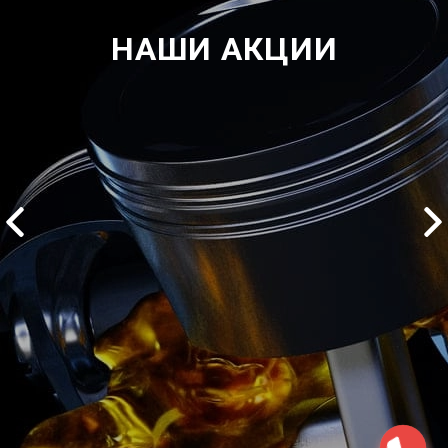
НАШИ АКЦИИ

...

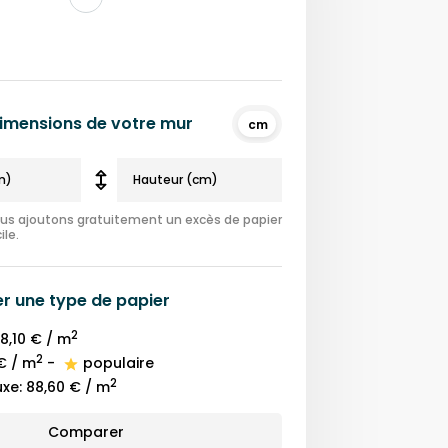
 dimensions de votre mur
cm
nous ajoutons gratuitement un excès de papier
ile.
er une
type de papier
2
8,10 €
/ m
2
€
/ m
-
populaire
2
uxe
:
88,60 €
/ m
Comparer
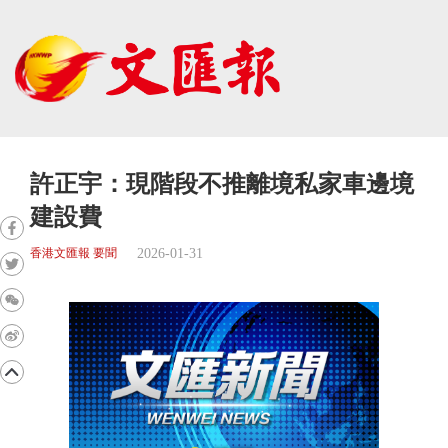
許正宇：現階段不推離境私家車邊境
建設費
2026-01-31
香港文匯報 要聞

* _EXERCISE GOAL_:
Among the lines above, which ones include the word "papier"? Copy them.

* _ANSWER SPACE_:
nous ajoutons gratuitement un excès de papier
type de papier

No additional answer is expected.